スパイキッズ
■ストーリー
スパイだったパパとママがさらわれた。二人の子供、カルメンとジュニがスパイグッズを駆使して悪に立ち向かうど!
この手のファンタジー映画って監督の作り出せた世界観にハマれるか否かがすべてな感じがしますよね。だから結構冒険もので大手製作会社でもなかなか予算が出せないんじゃないかと思ってました。本作はCG使いたい放題って感じだし、お金かなりかかってる感じです。
雰囲気は不思議な感じでしたね。ファンタジーだから不思議って感じじゃなくて、妙にB級感溢れる奇怪な雰囲気が全体を満たしているんです。正直決していい趣味じゃない。善玉の秘密兵器はほとんど目立たなくて、悪玉の秘密兵器がガンガンに存在感を発揮しているし、力を入れてる感じがします。親指怪人や「最後に改造されたミニマム博士」をみて『死霊のしたたり2』を思い浮かべたのは多分僕だけでしょうが、子供ロボットをみてジョン・カーペンターの怪作『光る眼』を思い浮かべた人はかなり多いはずです。てか、絶対に参考にしてるでしょう、あれは*1。服装も仕草も狙いすぎ。悪の城の世界観を作り上げたフループの番組も基本的に悪趣味。監督はきっと僕みたいにジュネとかギリアムとかバートンとかのちょっと毒のあるファンタジーとホラー映画が好きなんじゃないでしょうか。ファンタジー一直線じゃなくて奇怪なものも愛するみたいな。これで子供向け映画みたいなのにしゃしゃり出たから違和感バリバリの世界観になってしまった印象がありますよ*2。

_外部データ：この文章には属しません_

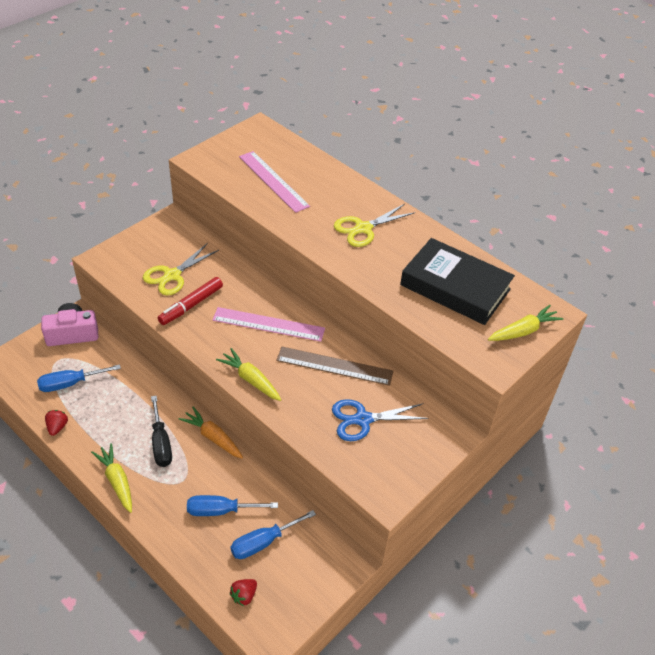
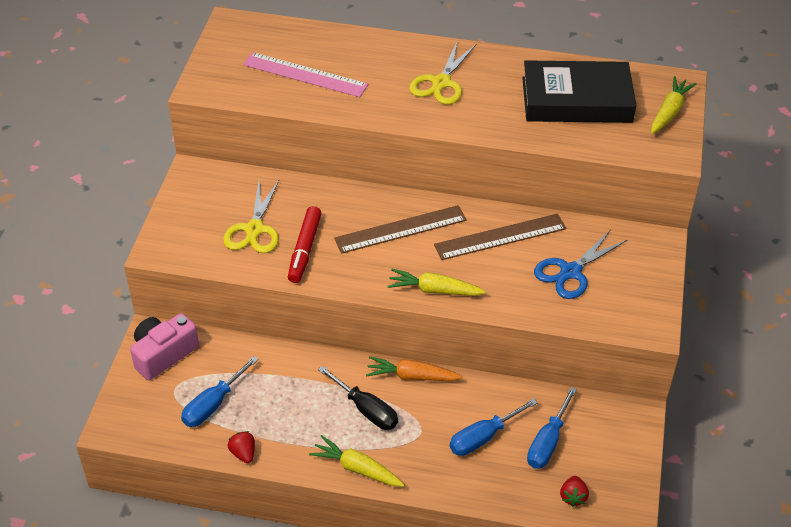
camera: 30 degrees left, 0 degrees up
(268, 324) = (400, 229): pink ruler -> brown ruler

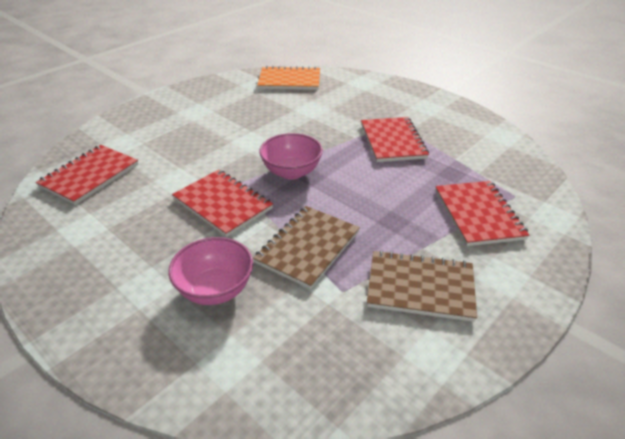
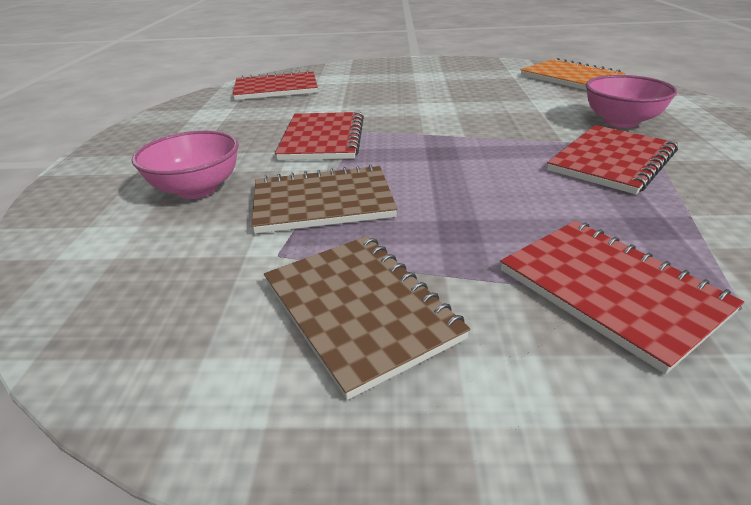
camera: 50 degrees right, 5 degrees down
(291, 172) = (429, 142): pink bowl -> pink bowl (620, 122)
(478, 214) = (610, 290): red notebook -> red notebook turned 75 degrees counterclockwise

ストーリー展開は王道なため、余計に奇怪な世界観が浮き彫りになることに。子供向けで描写もストーリーの勢いも抑えた感じが伝わってきます。カルメンとジュニがスパイになるまでの前半とかすごいタルかったよ。僕みたいな人はストーリーの細かい説明はどうだっていいんだから、さっさと奇怪な世界をガッツンガッツン見せてほしいわけ。確かに細かい部分はガンガンはしょって、ストーリーをガツガツ進めてる感じはしますが、まだまだ理性的でいかんと思うのはホラー映画の見すぎでしょうかね。子供達が異世界で暴れ回るものだったら『ビートル・ジュース』のほうが、テンポも世界観の徹底振りも良かったと思います。
ファミリー向けの保守的な映画でちょっとげんなりしたのは監督の力の入れ具合が中途半端に終わってしまったからでしょう。続作も見るかどうかはちょっと微妙です。悪趣味路線を徹底するならもっと暗くするかネチョネチョベトベトしてほしいな。健全なCGスペクタクル映画作るのなら、とりあえずフループは没の方向で。